BEGIN Data shown

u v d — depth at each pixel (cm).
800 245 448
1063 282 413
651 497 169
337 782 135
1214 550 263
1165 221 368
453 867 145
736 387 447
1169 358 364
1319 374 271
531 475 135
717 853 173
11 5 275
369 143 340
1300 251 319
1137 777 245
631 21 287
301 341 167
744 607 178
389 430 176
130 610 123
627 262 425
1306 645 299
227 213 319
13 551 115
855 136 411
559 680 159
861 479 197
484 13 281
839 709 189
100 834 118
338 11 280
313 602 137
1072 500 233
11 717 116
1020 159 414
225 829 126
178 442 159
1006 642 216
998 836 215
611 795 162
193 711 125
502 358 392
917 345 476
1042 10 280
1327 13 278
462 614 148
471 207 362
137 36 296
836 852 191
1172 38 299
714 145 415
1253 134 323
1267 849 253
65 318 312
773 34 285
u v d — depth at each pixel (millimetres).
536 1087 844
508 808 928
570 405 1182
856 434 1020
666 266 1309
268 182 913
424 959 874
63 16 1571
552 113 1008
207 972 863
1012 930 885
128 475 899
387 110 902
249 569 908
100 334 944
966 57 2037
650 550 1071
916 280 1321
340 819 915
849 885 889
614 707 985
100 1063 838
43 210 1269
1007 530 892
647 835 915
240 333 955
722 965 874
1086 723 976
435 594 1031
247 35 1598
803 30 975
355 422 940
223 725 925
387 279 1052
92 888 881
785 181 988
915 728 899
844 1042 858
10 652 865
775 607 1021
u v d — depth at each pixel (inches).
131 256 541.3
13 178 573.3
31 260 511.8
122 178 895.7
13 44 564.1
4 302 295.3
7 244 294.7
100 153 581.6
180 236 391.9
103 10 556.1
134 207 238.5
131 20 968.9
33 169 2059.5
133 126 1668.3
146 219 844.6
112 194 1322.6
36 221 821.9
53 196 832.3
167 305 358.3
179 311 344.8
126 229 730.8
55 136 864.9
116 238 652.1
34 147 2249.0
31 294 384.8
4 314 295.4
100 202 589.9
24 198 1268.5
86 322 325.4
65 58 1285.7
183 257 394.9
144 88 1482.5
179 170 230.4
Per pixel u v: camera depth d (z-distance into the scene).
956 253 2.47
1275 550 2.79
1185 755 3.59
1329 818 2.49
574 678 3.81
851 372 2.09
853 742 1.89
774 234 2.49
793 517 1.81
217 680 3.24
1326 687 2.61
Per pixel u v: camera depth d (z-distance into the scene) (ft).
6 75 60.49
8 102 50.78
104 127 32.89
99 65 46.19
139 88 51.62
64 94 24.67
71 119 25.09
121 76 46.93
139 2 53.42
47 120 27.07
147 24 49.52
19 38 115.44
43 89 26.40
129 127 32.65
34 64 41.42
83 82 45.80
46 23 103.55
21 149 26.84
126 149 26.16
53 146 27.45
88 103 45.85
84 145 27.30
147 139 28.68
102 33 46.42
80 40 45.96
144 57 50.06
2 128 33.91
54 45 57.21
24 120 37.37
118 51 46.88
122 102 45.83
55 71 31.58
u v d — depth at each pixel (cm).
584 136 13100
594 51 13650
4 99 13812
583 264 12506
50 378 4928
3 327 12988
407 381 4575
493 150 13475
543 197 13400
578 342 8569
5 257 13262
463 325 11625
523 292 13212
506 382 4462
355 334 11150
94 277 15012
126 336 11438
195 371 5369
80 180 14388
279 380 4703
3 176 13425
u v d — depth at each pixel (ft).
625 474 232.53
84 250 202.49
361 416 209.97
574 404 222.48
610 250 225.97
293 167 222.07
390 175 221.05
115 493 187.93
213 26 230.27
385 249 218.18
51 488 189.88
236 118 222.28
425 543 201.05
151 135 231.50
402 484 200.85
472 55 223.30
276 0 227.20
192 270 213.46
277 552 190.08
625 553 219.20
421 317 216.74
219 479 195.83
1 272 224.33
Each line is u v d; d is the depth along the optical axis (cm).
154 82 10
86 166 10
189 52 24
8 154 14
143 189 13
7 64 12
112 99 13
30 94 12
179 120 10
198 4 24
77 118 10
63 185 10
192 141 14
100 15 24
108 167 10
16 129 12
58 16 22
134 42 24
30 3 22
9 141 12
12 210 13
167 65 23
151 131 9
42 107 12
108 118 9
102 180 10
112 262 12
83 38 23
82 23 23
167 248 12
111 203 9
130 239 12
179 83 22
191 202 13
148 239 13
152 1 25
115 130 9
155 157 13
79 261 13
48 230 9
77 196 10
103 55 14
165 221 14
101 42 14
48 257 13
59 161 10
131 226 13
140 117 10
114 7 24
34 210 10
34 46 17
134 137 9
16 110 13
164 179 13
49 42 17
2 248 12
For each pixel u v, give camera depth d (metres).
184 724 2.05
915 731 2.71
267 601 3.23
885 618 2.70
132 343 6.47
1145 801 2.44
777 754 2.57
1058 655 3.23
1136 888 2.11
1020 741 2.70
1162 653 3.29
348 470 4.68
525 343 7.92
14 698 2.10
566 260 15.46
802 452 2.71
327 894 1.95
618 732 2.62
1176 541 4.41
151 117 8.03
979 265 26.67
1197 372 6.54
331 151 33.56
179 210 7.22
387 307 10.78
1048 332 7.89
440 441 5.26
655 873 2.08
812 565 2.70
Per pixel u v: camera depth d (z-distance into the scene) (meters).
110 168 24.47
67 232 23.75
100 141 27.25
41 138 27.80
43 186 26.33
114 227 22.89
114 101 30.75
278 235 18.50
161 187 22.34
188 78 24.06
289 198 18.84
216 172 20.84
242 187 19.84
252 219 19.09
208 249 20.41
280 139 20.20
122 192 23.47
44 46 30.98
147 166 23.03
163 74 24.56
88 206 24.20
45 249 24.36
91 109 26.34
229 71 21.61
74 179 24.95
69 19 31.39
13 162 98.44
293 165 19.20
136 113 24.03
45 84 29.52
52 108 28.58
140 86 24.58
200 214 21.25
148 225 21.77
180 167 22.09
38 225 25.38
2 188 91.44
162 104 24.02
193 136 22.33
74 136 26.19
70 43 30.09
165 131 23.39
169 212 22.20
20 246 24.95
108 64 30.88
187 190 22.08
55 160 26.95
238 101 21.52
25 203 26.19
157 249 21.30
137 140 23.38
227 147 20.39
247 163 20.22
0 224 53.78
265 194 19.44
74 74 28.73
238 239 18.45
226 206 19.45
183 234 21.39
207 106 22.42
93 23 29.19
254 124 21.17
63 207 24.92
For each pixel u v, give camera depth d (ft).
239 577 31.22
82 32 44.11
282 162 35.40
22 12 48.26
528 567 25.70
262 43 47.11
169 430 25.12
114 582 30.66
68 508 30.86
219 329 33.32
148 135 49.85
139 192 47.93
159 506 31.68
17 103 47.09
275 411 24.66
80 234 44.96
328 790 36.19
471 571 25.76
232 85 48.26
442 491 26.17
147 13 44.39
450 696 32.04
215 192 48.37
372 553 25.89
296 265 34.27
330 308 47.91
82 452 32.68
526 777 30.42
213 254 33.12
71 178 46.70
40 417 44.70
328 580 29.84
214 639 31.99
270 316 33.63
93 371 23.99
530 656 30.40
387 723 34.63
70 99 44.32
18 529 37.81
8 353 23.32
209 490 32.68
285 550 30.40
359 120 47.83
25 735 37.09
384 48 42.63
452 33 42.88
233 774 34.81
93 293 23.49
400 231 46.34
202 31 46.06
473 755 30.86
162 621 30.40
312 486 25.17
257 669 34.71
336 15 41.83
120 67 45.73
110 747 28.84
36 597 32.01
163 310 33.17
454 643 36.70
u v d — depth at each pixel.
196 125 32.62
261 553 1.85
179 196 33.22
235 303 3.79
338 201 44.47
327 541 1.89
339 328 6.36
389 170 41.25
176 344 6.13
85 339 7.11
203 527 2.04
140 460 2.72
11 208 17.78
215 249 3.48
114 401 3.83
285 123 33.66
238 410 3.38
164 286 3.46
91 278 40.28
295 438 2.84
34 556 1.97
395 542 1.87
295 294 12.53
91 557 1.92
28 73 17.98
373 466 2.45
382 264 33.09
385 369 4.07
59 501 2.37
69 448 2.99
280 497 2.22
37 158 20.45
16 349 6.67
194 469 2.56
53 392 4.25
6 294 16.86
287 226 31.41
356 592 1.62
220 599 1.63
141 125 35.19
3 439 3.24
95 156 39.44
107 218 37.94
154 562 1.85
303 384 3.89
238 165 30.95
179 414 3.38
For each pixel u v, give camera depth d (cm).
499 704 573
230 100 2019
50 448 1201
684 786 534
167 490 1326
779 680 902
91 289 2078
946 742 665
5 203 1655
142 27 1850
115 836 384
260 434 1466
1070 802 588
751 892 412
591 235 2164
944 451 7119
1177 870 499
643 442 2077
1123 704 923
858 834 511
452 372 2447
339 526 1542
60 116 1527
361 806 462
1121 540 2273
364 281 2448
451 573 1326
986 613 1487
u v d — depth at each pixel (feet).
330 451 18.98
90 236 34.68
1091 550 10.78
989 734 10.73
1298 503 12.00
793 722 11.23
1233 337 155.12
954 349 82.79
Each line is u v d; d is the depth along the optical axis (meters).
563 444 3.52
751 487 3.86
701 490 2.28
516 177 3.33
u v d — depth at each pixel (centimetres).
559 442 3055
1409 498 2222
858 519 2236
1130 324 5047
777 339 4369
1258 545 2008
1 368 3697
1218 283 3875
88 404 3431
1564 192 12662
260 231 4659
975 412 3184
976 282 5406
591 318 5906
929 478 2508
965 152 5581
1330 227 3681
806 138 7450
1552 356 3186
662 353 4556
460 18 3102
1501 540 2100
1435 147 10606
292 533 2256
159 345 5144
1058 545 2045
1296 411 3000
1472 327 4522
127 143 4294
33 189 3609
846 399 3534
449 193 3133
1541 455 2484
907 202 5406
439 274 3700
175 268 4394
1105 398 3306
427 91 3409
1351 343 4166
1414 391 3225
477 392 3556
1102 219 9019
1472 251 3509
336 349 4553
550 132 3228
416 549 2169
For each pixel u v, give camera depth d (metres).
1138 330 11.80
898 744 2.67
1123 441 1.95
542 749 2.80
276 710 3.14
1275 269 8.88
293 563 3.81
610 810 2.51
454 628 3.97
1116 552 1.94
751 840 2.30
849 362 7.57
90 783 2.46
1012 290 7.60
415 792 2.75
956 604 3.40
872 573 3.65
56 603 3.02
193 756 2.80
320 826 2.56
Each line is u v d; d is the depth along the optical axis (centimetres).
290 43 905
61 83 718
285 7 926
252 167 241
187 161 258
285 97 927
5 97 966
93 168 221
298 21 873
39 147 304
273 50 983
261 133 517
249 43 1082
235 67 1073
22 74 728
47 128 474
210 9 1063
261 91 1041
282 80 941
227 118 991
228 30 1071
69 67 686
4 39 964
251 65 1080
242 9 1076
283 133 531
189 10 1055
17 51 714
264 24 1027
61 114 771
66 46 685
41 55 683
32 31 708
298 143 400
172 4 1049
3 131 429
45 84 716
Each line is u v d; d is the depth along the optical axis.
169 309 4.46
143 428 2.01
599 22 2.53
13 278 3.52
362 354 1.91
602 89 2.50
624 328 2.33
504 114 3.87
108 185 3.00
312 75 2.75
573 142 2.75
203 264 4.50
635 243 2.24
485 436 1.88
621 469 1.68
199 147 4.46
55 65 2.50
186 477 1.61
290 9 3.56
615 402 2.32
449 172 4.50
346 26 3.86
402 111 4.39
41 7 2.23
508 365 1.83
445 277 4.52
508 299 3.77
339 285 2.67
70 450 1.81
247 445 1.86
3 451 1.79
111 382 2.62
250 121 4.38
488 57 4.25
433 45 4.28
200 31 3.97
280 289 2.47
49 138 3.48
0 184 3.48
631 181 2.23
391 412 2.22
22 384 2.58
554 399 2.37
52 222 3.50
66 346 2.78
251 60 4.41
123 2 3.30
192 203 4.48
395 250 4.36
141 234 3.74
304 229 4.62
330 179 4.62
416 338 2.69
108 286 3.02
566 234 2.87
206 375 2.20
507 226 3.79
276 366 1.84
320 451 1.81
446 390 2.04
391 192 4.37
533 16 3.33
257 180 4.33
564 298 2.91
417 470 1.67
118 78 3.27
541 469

END Data shown

◆ Exercise description:
From the records above, transcribe exactly the run of lines that opens with the line holding "215 249 3.48" and closes with the line holding "For each pixel u v, give camera depth d (cm).", both included.

◆ Answer section:
215 249 3.48
114 401 3.83
285 123 33.66
238 410 3.38
164 286 3.46
91 278 40.28
295 438 2.84
34 556 1.97
395 542 1.87
295 294 12.53
91 557 1.92
28 73 17.98
373 466 2.45
382 264 33.09
385 369 4.07
59 501 2.37
69 448 2.99
280 497 2.22
37 158 20.45
16 349 6.67
194 469 2.56
53 392 4.25
6 294 16.86
287 226 31.41
356 592 1.62
220 599 1.63
141 125 35.19
3 439 3.24
95 156 39.44
107 218 37.94
154 562 1.85
303 384 3.89
238 165 30.95
179 414 3.38
For each pixel u v, give camera depth d (cm).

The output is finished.